### Problem to solve:
Your copy should hold every record exactly and no images.

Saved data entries
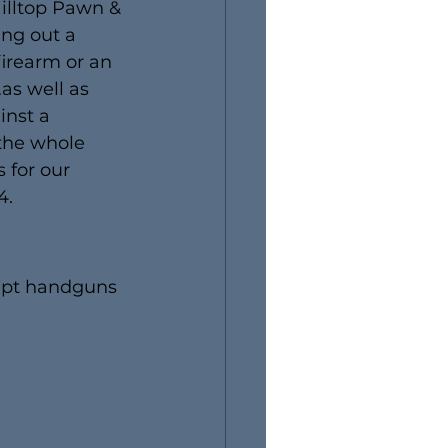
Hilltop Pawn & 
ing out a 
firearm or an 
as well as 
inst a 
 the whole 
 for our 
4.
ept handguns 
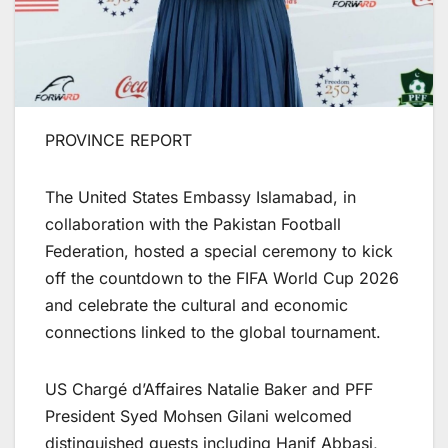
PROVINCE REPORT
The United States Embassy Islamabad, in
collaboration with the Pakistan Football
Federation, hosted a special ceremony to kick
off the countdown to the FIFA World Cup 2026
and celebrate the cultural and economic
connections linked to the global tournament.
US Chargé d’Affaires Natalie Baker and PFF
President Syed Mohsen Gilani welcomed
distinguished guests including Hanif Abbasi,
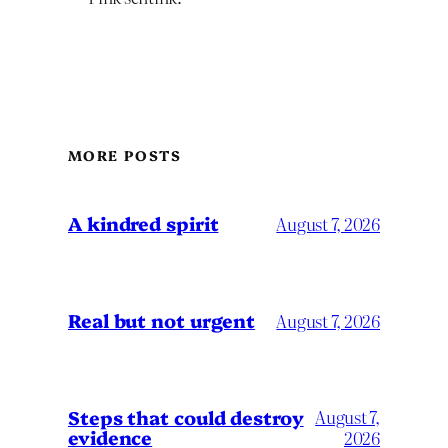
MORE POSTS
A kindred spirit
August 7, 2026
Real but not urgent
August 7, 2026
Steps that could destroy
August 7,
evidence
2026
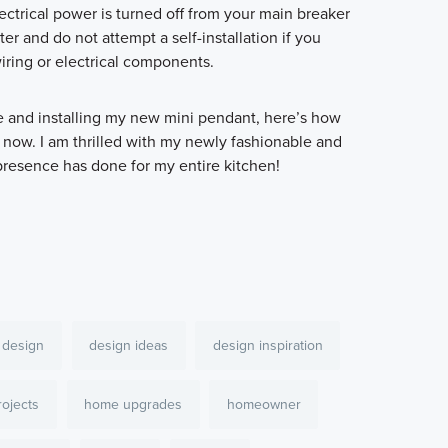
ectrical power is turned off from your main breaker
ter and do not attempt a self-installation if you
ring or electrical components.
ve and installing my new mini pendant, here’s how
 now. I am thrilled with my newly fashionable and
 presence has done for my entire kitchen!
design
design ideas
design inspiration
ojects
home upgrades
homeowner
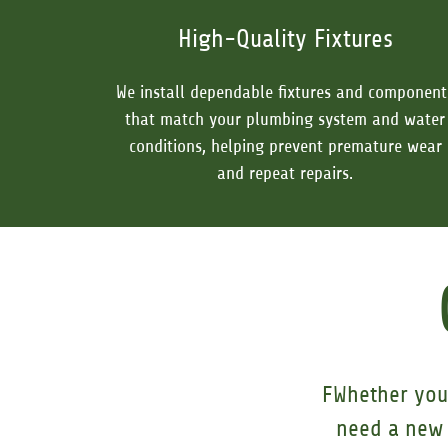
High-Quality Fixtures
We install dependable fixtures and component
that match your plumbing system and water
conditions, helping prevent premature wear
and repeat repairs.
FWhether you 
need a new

### Exercise answer:
Hilltop Pawn & 
ing out a 
firearm or an 
as well as 
inst a 
 the whole 
 for our 
4.
ept handguns 
PROVINCE REPORT
The United States Embassy Islamabad, in
collaboration with the Pakistan Football
Federation, hosted a special ceremony to kick
off the countdown to the FIFA World Cup 2026
and celebrate the cultural and economic
connections linked to the global tournament.
US Chargé d’Affaires Natalie Baker and PFF
President Syed Mohsen Gilani welcomed
distinguished guests including Hanif Abbasi,
MORE POSTS
A kindred spirit
August 7, 2026
Real but not urgent
August 7, 2026
Steps that could destroy
August 7,
evidence
2026
ectrical power is turned off from your main breaker
ter and do not attempt a self-installation if you
ring or electrical components.
ve and installing my new mini pendant, here’s how
 now. I am thrilled with my newly fashionable and
 presence has done for my entire kitchen!
design
design ideas
design inspiration
ojects
home upgrades
homeowner
High-Quality Fixtures
We install dependable fixtures and component
that match your plumbing system and water
conditions, helping prevent premature wear
and repeat repairs.
FWhether you 
need a new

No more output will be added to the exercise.